*** Data for analysis ***
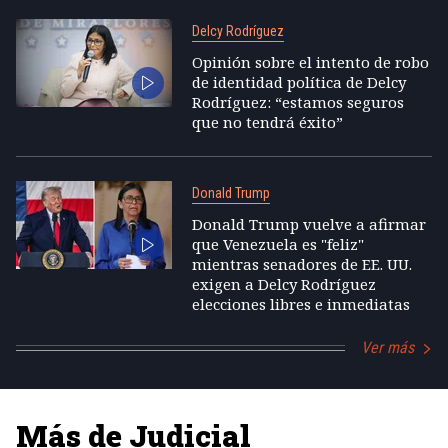
Delcy Rodríguez
Opinión sobre el intento de robo
de identidad política de Delcy
Rodríguez: “estamos seguros
que no tendrá éxito”
Donald Trump
Donald Trump vuelve a afirmar
que Venezuela es "feliz"
mientras senadores de EE. UU.
exigen a Delcy Rodríguez
elecciones libres e inmediatas
Ver más
Más de Judicial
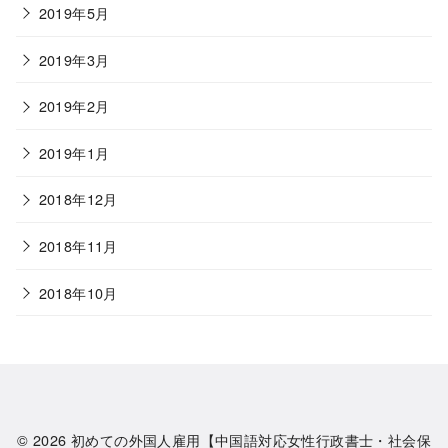
2019年5月
2019年3月
2019年2月
2019年1月
2018年12月
2018年11月
2018年10月
© 2026
初めての外国人雇用【中国語対応女性行政書士・社会保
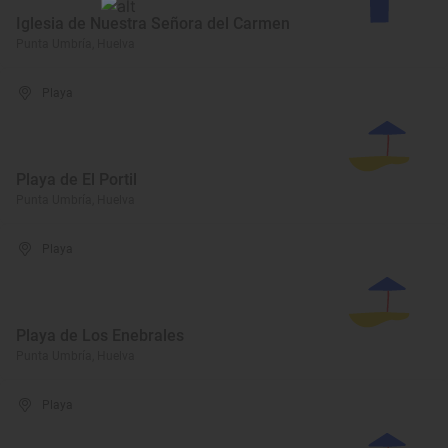
Iglesia de Nuestra Señora del Carmen
Punta Umbría, Huelva
Playa
Playa de El Portil
Punta Umbría, Huelva
Playa
Playa de Los Enebrales
Punta Umbría, Huelva
Playa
*** End of Data for analysis ***
Action item: Copy out every entry exactly as written, but not the pictures.

Task solution:
Delcy Rodríguez
Opinión sobre el intento de robo
de identidad política de Delcy
Rodríguez: “estamos seguros
que no tendrá éxito”
Donald Trump
Donald Trump vuelve a afirmar
que Venezuela es "feliz"
mientras senadores de EE. UU.
exigen a Delcy Rodríguez
elecciones libres e inmediatas
Ver más
Más de Judicial
2019年5月
2019年3月
2019年2月
2019年1月
2018年12月
2018年11月
2018年10月
© 2026
初めての外国人雇用【中国語対応女性行政書士・社会保
Iglesia de Nuestra Señora del Carmen
Punta Umbría, Huelva
Playa
Playa de El Portil
Punta Umbría, Huelva
Playa
Playa de Los Enebrales
Punta Umbría, Huelva
Playa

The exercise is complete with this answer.